A tecnológica ocorre de forma exponencial e nos é de difícil compreensão. A mente humana tem dificuldade de entender relações não lineares. Nosso cérebro procura traçar linhas retas simples. Por exemplo, se ando 30 passos, cada um de um metro, andei 30 metros. Se quiser dobrar a distância, simplesmente darei 60 passos. Mas a exponencialidade é diferente. O primeiro passo é de um metro, o segundo de dois metros, o terceiro de 4 metros e assim sucessivamente até o trigésimo, que é simplesmente do tamanho de 26 voltas à Terra! A tecnologia evolui exponencialmente, acelerada por fatores como industrialização (a economia de escala proporcionada pela computação em nuvem permite a uma empresa crescer rapidamente sem demandar investimentos em ativos computacionais), consumerização (cada vez mais as pessoas estão se digitalizando e usando tecnologia como meio básico de comunicação e interação), democratização (o exemplo da fotografia é emblemática, pois hoje via smartphones tiramos milhares de fotos e as compartilhamos de graça) e globalização (podemos estar permanentemente conectados com redes globais de conhecimento ).
A disrupção cultural ocorre quando a tecnológica afeta os limites dos nossos hábitos. O smartphone e as redes sociais já fazem parte de nossa vida e compartilhamos coisas que a dez anos atrás eram consideradas estritamente particulares. Sim, a mudança cultural não ocorre simultaneamente em todo o planeta. Embora a tecnologia possa ser disseminada rapidamente por todas as sociedades, cada uma a adota de forma diferente. O autor de ficção científica, Willian Gibson, que escreveu “O Mochileiro das Galáxias” disse com muita propriedade: “The future is already here. It´s just not very evenly distibuted”.
A questão regulatória também difere de país para país. A chegada simultânea de diversas tecnologias e novos modelos de negócios perturba o cenário regulatório, que, na maioria das vezes se mostra incapaz de acompanhar esse ritmo. Por exemplo, a chegada do WhatsApp e Uber. Os aparatos regulatórios existentes, quando foram criados, não contemplavam essas inovações. De maneira geral as inovações testam os limites da regulação e acabam as transformando. No final, apesar das reações contrárias, a demanda do mercado acaba vencendo.
Disso tudo fica patente que as empresas não podem se escudar no aparato regulatório, minimizar as mudanças de hábitos da sociedade e muito menos deixarem passar em brancas nuvens as inovações tecnológicas. O exemplo da rápida adoção do mobile banking no Brasil é simbólico. O mobile banking e os mecanismo digitais como o pix, já são os canais preferidos dos brasileiros para operações bancárias.
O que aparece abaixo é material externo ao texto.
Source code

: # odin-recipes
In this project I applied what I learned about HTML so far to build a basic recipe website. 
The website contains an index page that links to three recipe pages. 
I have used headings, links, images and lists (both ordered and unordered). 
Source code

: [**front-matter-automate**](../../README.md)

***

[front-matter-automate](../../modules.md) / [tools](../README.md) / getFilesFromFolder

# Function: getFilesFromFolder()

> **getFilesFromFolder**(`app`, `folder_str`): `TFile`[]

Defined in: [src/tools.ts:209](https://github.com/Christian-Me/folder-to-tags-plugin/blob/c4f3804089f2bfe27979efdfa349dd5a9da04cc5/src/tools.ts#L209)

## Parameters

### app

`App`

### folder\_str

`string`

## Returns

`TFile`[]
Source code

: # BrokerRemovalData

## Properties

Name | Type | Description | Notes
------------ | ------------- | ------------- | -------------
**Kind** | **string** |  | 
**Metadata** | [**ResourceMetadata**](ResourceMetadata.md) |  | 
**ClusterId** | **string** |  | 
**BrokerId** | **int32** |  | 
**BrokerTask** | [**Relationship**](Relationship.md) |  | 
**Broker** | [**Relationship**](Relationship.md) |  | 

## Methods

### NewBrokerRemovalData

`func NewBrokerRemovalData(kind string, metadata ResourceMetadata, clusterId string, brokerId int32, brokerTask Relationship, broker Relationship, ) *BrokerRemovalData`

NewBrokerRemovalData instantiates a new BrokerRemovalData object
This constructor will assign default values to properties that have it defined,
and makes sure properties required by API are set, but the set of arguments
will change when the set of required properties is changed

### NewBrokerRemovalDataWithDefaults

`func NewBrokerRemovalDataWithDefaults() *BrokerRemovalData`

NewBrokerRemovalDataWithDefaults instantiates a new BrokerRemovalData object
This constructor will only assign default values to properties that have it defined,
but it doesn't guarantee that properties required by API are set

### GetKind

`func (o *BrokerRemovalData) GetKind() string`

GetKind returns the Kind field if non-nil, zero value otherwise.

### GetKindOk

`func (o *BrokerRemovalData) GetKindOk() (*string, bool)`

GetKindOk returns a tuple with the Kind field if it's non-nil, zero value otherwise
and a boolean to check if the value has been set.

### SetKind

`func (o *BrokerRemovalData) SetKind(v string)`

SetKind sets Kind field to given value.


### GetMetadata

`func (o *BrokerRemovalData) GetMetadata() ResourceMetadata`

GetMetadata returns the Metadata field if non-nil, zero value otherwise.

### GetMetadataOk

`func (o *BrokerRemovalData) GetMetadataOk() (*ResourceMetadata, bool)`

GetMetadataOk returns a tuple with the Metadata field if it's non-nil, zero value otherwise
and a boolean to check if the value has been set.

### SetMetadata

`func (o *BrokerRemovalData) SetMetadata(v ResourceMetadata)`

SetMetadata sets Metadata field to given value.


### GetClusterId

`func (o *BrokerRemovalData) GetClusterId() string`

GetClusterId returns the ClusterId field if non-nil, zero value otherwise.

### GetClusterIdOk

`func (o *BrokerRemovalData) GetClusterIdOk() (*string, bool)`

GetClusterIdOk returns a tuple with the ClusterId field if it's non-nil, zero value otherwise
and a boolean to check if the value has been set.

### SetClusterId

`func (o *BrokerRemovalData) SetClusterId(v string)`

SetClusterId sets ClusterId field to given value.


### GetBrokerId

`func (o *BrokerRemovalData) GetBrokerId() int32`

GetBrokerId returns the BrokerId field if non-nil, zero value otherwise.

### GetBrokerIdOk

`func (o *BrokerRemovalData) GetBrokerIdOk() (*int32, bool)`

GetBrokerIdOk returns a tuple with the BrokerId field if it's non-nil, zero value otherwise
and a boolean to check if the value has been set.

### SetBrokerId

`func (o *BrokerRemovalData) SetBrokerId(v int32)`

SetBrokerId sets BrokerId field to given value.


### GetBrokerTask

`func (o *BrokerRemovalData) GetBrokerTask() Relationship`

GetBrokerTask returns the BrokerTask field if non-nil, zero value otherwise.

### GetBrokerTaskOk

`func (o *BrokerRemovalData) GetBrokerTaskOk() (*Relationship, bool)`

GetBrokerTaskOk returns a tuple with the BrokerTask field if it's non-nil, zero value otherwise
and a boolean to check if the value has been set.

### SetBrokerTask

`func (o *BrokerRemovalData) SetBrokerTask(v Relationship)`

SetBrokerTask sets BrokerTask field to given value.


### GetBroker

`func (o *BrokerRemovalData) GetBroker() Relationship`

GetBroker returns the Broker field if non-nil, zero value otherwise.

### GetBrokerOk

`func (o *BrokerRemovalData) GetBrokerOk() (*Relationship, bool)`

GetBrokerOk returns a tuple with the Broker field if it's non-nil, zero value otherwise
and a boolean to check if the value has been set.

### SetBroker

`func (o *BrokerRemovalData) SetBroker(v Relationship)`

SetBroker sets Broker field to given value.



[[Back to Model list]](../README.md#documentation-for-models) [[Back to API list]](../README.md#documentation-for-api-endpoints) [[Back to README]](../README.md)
Hoje o jargão não é mais “vou pegar um táxi”, mas sim “vou pegar um Uber”. Não vou fazer uma transferência, mas farei um pix. O WhatsApp é o meio mais usado de comunicação, muito mais que voz. Aliás, o uso de voz é a funcionalidade menos usada nos smartphones.
Nas próximas décadas as empresas vencedoras serão as que constantemente sondarem a fronteira digital e a souberem usar. É um alvo móvel e veloz, e estar antenada com as mudanças é essencial para a sobrevivência empresarial. Inovar, a despeito da regulação, não subestimar a evolução exponencial da tecnologia e constantemente sondar a sua aceitação cultural, pois as pessoas são o cerne de qualquer mudança, serão as condições que farão a diferença entre ganhar ou perder o jogo digital.